The controversy is also historical and political. The transcript links IQ’s U.S. adoption to eugenics: Henry Goddard’s interpretation of inherited, unchangeable intelligence helped justify forced sterilization laws, upheld by the Supreme Court in 1927, with tens of thousands sterilized and later influence claimed by Nazi Germany. Modern researchers emphasize that IQ is partly heritable but also environment-dependent, with estimates often around a 50/50 split in twin studies.
In the end, IQ is best treated as a useful predictor—not a verdict on worth. It can help identify strengths and support decisions (including in education and clinical settings), but it also measures more than “g,” and it can be distorted by culture and incentives. The transcript’s central message is that IQ scores can be informative while still being incomplete—and that how society uses them matters as much as what they measure.
Cornell Notes
IQ tests correlate with meaningful outcomes—school achievement, job performance, and even longevity—but they do not function as a perfectly objective, fixed measure of intelligence. The concept of IQ grew from Spearman’s “g” factor and Binet’s mental-age quotient approach, later standardized into modern scoring (mean 100, SD 15). Research highlights the Flynn Effect (average IQ rising over decades) and shows that motivation, coaching, and test-taking strategy can shift scores, meaning IQ reflects more than raw ability. Given IQ’s predictive power alongside its susceptibility to cultural and situational influences—and its misuse in eugenics—scores should be treated as a probabilistic tool, not a measure of human worth.

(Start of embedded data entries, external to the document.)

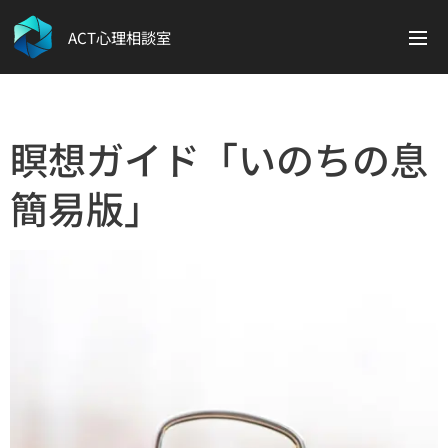
ACT心理相談室
瞑想ガイド「いのちの息
簡易版」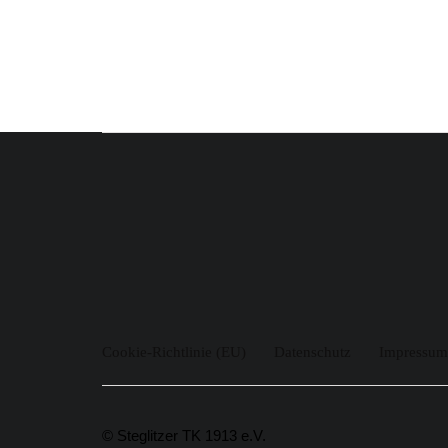
Cookie-Richtlinie (EU)
Datenschutz
Impressum
© Steglitzer TK 1913 e.V.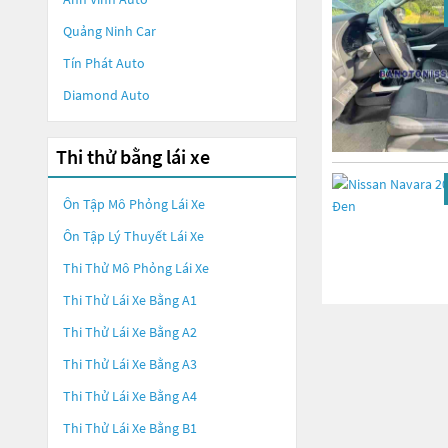
Quảng Ninh Car
Tín Phát Auto
Diamond Auto
Thi thử bằng lái xe
Ôn Tập Mô Phỏng Lái Xe
Ôn Tập Lý Thuyết Lái Xe
Thi Thử Mô Phỏng Lái Xe
Thi Thử Lái Xe Bằng A1
Thi Thử Lái Xe Bằng A2
Thi Thử Lái Xe Bằng A3
Thi Thử Lái Xe Bằng A4
Thi Thử Lái Xe Bằng B1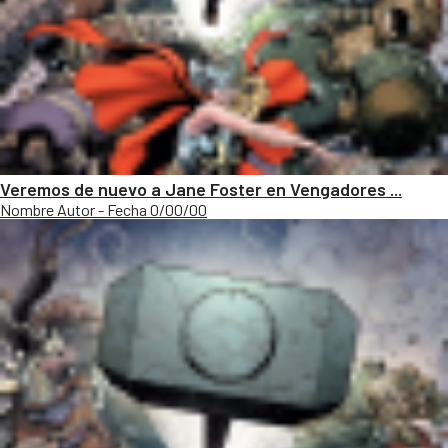
Veremos de nuevo a Jane Foster en Vengadores ...
Nombre Autor - Fecha 0/00/00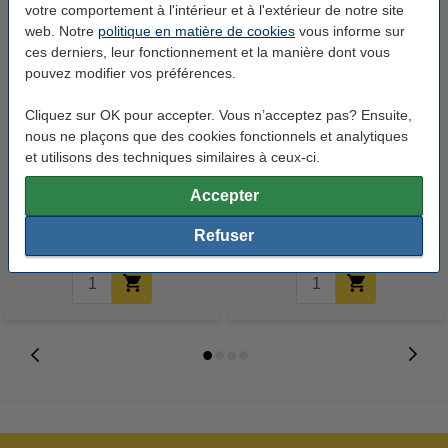
votre comportement à l'intérieur et à l'extérieur de notre site
web. Notre
politique en matière de cookies
vous informe sur
ces derniers, leur fonctionnement et la manière dont vous
pouvez modifier vos préférences.
Cliquez sur OK pour accepter. Vous n’acceptez pas? Ensuite,
nous ne plaçons que des cookies fonctionnels et analytiques
123encre stylo à bille sans
123encre repose-pieds réglable
et utilisons des techniques similaires à ceux-ci.
impression (50 pièces) - bleu
Accepter
15,00 €
32,50 €
Inclus : 21% de TVA
Inclus : 21% de TVA
Refuser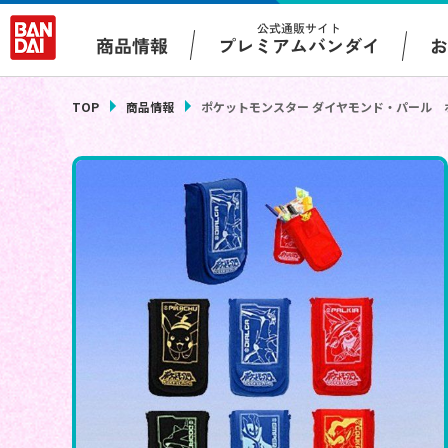
公式通販サイト
プレミアムバンダイ
商品情報
TOP
商品情報
ポケットモンスター ダイヤモンド・パール 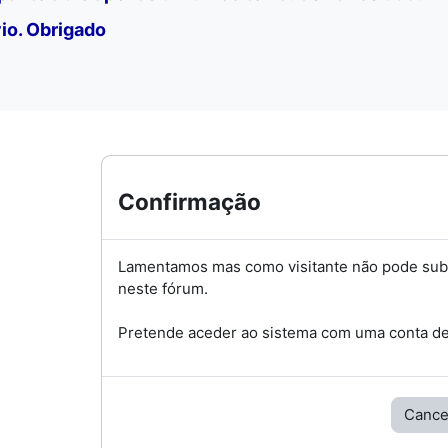
io. Obrigado
Confirmação
Lamentamos mas como visitante não pode su
neste fórum.
Pretende aceder ao sistema com uma conta de 
Cance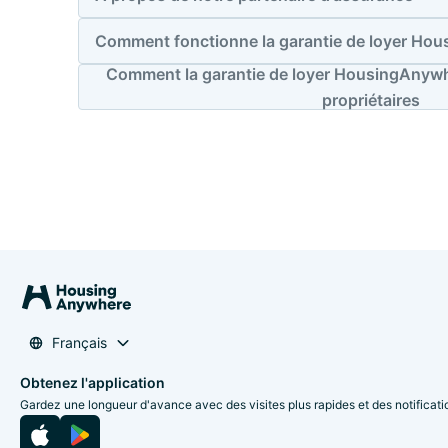
Comment fonctionne la garantie de loyer Ho
Comment la garantie de loyer HousingAnywhe
propriétaires
Français
Obtenez l'application
Gardez une longueur d'avance avec des visites plus rapides et des notificati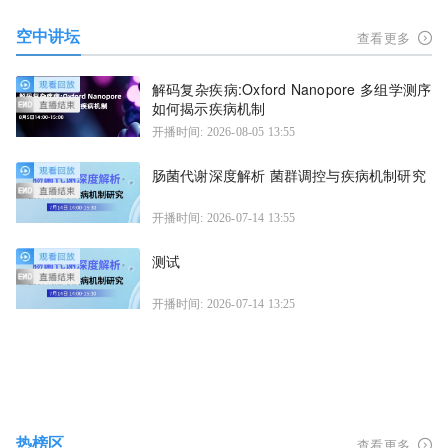
空中讲坛
查看更多
解码复杂疾病:Oxford Nanopore 多组学测序
如何揭示疾病机制
开播时间: 2026-08-05 13:55
肠菌代谢深度解析 菌群调控与疾病机制研究
开播时间: 2026-07-14 13:55
测试
开播时间: 2026-07-14 13:25
热榜区
查看更多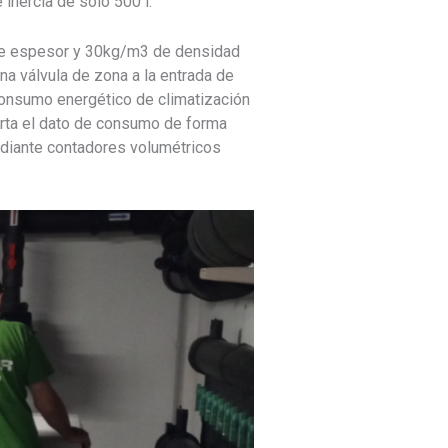
inercia de solo 500 l.
 de espesor y 30kg/m3 de densidad
na válvula de zona a la entrada de
 consumo energético de climatización
orta el dato de consumo de forma
mediante contadores volumétricos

How did IQ testing emerge from early research on correlations between school subjects?
What does an IQ score actually represent in modern testing?
Why do IQ scores predict outcomes like school performance and job success?
What evidence suggests IQ is not fixed and not purely genetic?
How did IQ testing become entangled with eugenics and why does that still shape public attitudes?
What does “culture fair” mean in IQ testing, and why is it difficult to achieve?
Review Questions
- What are Spearman’s “g” and “s-factors,” and how do they justify the structure of IQ batteries?
- How does the Flynn Effect challenge the idea that IQ is fixed, and what explanations are offered for the rise in average scores?
- List at least three non-ability factors mentioned that can change IQ test performance (e.g., motivation, coaching, time pressure) and describe how each affects scores.
Key Points
- 1
IQ tests are designed to estimate general intelligence (“g”) by combining multiple mental tasks and normalizing scores to a population mean of 100 and SD of 15.
- 2
IQ correlates with real-world outcomes such as school achievement, job performance, and longevity, with some studies reporting very strong predictive relationships for education.
- 3
Average IQ scores have risen over time in ways captured by the Flynn Effect, suggesting environment and culture can shift test results even if genetics change slowly.
- 4
Motivation, incentives, coaching, and test-taking strategy can measurably raise IQ scores, meaning performance is not purely a fixed trait.
- 5
Historical misuse—especially eugenics-era interpretations and forced sterilization laws—has contributed to lasting public distrust of IQ testing.
- 6
IQ testing is not fully culture-free; cultural differences influence how people interpret categories and what kinds of knowledge matter for success.
- 7
The most defensible use of IQ is as a probabilistic tool for identifying strengths and risks, not as a measure of personal worth or destiny.